# Le Cordon Bleu



## chaz585 (Oct 26, 2001)

I'm considering the Le Cordon Bleu Institute in Mendota Heights, Minnesota....anybody out there have any opinions on it? How about Le Cordon Bleu schools in general?


----------



## greg (Dec 8, 1999)

Here's the standard reply: School is what you make of it. Some schools are better than others, though. I've heard some bad things in the past regarding that particular school and it's students, but I currently have a capable cook working for me that goes there; I'll check with him for specifics. I'd also look into The Art Institute's program; another of my cooks is a student there.
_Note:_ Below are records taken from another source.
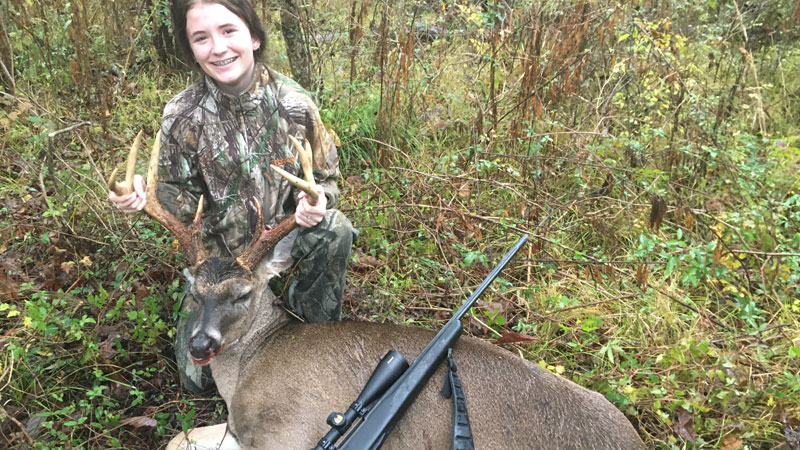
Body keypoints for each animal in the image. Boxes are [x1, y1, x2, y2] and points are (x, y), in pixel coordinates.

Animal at [108, 132, 645, 450]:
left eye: (242, 294)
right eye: (193, 287)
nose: (201, 344)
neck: (249, 368)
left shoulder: (290, 430)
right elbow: (177, 439)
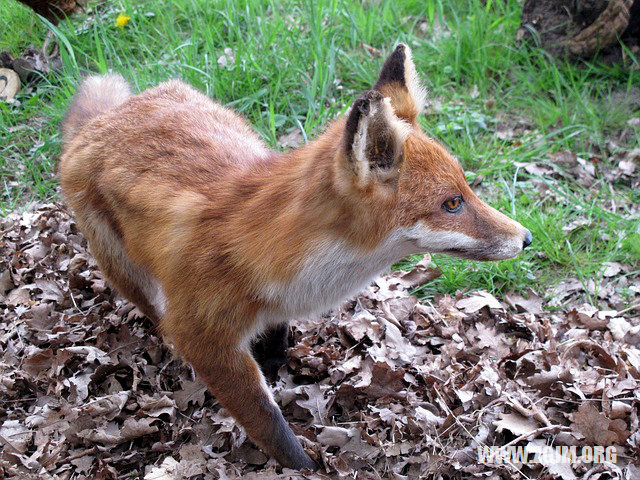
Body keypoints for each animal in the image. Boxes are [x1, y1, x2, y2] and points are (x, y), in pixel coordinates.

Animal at [58, 43, 528, 470]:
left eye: (466, 188)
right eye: (452, 204)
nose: (525, 238)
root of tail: (104, 118)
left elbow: (276, 344)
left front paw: (276, 362)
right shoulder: (204, 336)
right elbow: (267, 420)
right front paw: (302, 466)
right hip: (128, 274)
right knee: (154, 313)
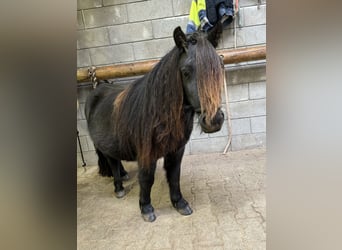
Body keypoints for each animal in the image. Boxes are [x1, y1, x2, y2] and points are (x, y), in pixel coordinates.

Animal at [85, 23, 224, 222]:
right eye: (185, 72)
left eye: (220, 66)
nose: (213, 120)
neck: (159, 113)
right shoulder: (146, 154)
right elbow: (146, 179)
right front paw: (146, 208)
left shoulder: (176, 150)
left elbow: (174, 175)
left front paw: (180, 203)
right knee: (112, 162)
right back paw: (119, 188)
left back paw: (124, 176)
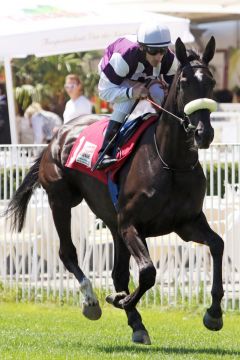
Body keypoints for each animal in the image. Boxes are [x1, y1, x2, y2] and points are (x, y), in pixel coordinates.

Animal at [6, 37, 223, 346]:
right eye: (184, 83)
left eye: (212, 81)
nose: (203, 133)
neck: (170, 162)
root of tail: (57, 135)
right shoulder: (131, 224)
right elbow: (147, 272)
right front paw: (119, 300)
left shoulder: (187, 223)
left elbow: (217, 245)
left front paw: (214, 313)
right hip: (61, 200)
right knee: (67, 253)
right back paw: (91, 302)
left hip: (111, 221)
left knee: (118, 273)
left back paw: (136, 323)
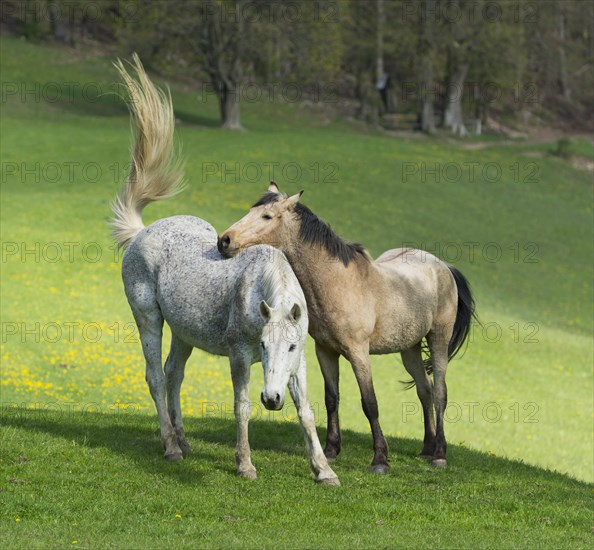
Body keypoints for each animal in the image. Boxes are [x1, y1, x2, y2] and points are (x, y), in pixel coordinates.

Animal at [108, 56, 336, 486]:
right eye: (262, 345)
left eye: (291, 346)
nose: (273, 399)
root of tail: (142, 232)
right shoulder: (240, 357)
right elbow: (242, 406)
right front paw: (245, 463)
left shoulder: (298, 365)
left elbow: (307, 412)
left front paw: (324, 469)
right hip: (148, 318)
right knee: (156, 377)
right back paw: (170, 446)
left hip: (183, 332)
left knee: (173, 373)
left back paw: (183, 440)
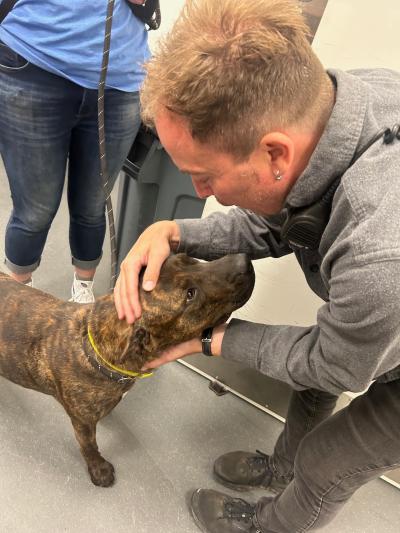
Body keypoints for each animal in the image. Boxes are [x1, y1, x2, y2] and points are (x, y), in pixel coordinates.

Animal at [0, 254, 255, 486]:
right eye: (190, 295)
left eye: (189, 259)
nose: (243, 260)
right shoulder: (83, 422)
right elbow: (89, 445)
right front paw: (99, 469)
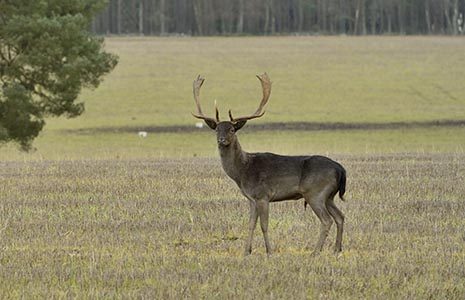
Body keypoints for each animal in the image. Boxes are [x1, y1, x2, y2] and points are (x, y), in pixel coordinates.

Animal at [190, 72, 346, 255]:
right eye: (216, 129)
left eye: (232, 129)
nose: (221, 140)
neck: (242, 172)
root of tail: (341, 169)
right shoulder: (251, 198)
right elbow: (251, 224)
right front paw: (246, 251)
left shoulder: (263, 195)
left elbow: (264, 225)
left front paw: (269, 251)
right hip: (329, 195)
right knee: (340, 216)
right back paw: (336, 249)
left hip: (316, 193)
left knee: (327, 220)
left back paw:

I'm pretty impressed with their program from what she's told me about it.


----------



## chaz585 (Oct 26, 2001)

Thanks for the info.....if you get anymore on the inside scoop, let me know!


----------



## thirteendog (Nov 16, 2001)

I got to Le Cordon Bleu at Scottsdale Culinary Institute and I think it's pretty good. Apparently all the campuses are owned by the same group, but my campus is supposedly the crown jewel of the bunch. I dunno they may tell everyone that but we did just open a second campus due to growth. It's a multimillion dollar facility and we still have the 'old' building down the street which houses our 3 star fine dining restaurant and we're already opening a second, less formal dining room at the new building. we run them both ourselves and they are open to the public year round. it's a great program, less formal and stuffy than the CIA, and more focused on production than J&W.. I was accepted to CIA Hyde Park, CIA Greystone and J&W Denver, but decided to come to scottsdale. does this help ???


----------



## chaz585 (Oct 26, 2001)

Thank you thirteendog...that does help....but i'm still hoping to hook up with someone who knows the minnesota campus. Thank you and good luck!


----------